The disregard of the final yama, aparigraha, is the reason for all of the above mentioned atrocity. While Patanjali calls for greedlessness, the harm we inflict upon the animals we raise for food is all out of greed. It has been proven scientifically that humans thrive on diets devoid of animal proteins, and therefor it is but for pleasure that we consume them. One of the best quotes in the book is from Shantideva, “Whatever joy there is in this world comes from desiring others to be happy, and whatever suffering there is in this world comes from desiring myself to be happy.” The deeper we look at the havoc wreaked by animal agriculture the more we come to understand that our greed for animal protein is depleting natural resources, toxifying our environment, creating a health crisis, and laying a foundation for continued violence towards one another.

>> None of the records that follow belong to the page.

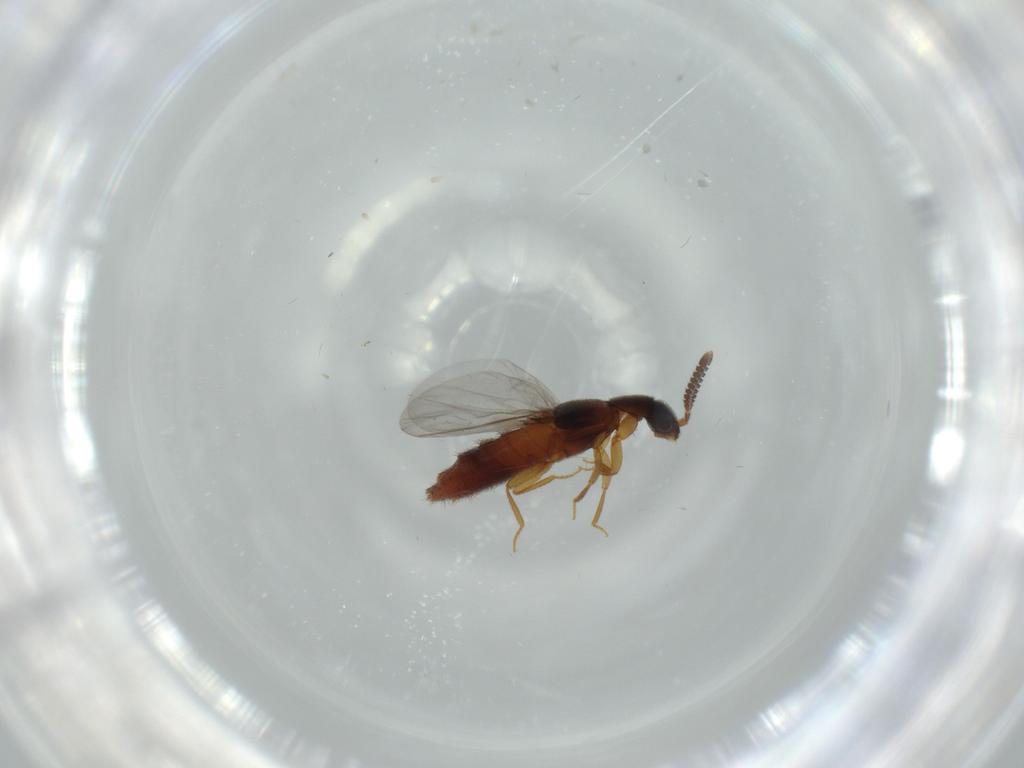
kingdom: Animalia
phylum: Arthropoda
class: Insecta
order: Coleoptera
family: Staphylinidae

Yoga and Vegetarianism: The Path to Greater Health and Happiness  is a wonderful book and should be read by every yogi, animal rights activist, and human being on the planet. It is a truly insightful look into the causes of suffering and the path towards liberation for individuals and for humans as a species. May we all “pull the wool from our eyes”, the meat from our plates, the eggs from our muffins, and the dairy from our glasses. This truly is the path towards yoga and liberation.